Le marché des rendements du Treasury sous pression
Le marché des Treasury américains a traversé l'une de ses années les plus difficiles depuis des décennies. Une vague de dettes arrivant à échéance — environ 9,2 trillions de dollars, dont une grande partie concentrée sur le premier semestre — a forcé le gouvernement à émettre de nouveaux titres à un rythme soutenu. L'appétit des investisseurs n'a pas suivi, entraînant une vente généralisée et une hausse des rendements, en particulier sur les maturités longues.

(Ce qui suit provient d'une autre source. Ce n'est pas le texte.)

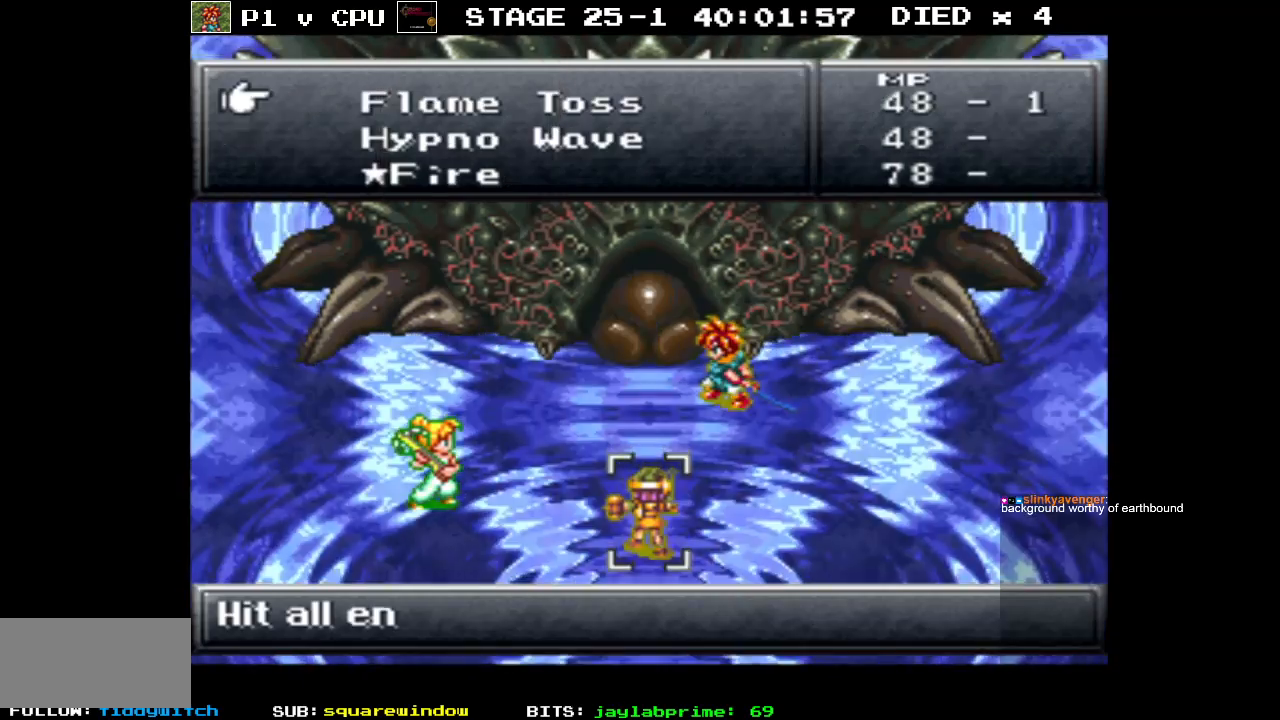
{"buttons": ["DPAD_UP"], "events": [[183, "B", "down"], [283, "B", "up"], [433, "DPAD_UP", "down"]]}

Dans le même temps, le déficit budgétaire s'est envolé à 1,9 trillion de dollars, alimentant les craintes que l'augmentation des dépenses publiques ne compromette la soutenabilité de la dette à long terme. Les investisseurs ont exigé des rendements plus élevés pour détenir la dette américaine, revalorisant de fait les Treasury comme des actifs plus risqués que défensifs.
La situation a été aggravée par des chocs techniques et politiques — notamment des changements dans la politique commerciale américaine et les tarifs douaniers — qui ont perturbé la tarification et augmenté la prime de terme. Cette combinaison de surabondance, d'anxiété inflationniste et d'inquiétude budgétaire a rendu les Treasury plus volatils qu'à tout moment depuis 2020.
L'or, valeur refuge, comble le vide
Normalement, une vente massive de Treasury renforcerait le dollar américain et pèserait sur l'or. Mais 2025 a bouleversé ce schéma. Le dollar a reculé en même temps que les obligations, révélant une crise de confiance dans la crédibilité budgétaire des États-Unis. Cela a ouvert la voie à l'or pour assumer le rôle défensif autrefois tenu par les Treasury.
Les investisseurs, les gestionnaires de fonds et les banques centrales ont accéléré leurs achats d'or physique et d'ETF, considérant le métal comme une réserve de valeur plus fiable dans un environnement où la dette garantie par l'État semblait fragile.

Le résultat a été un rallye historique au-delà de 4 000 $ l'once, marquant la meilleure performance de l'or depuis près de cinquante ans.
Or vs rendements du Treasury américain - Comparaison des performances 2025
Sources : World Gold Council (Perspectives mi-2025), Reuters (8 octobre 2025), YCharts U.S. 10-Year Treasury Rate Series.
Les données soulignent que l'or et les rendements évoluent désormais de concert. Le rallye de 42 % de l'or, parallèlement à des rendements stables autour de 4,1 %, confirme que la corrélation inverse traditionnelle — où l'or monte lorsque les rendements baissent — s'est effondrée. Désormais, les deux actifs réagissent à l'incertitude budgétaire et à la méfiance des investisseurs envers la stabilité des politiques.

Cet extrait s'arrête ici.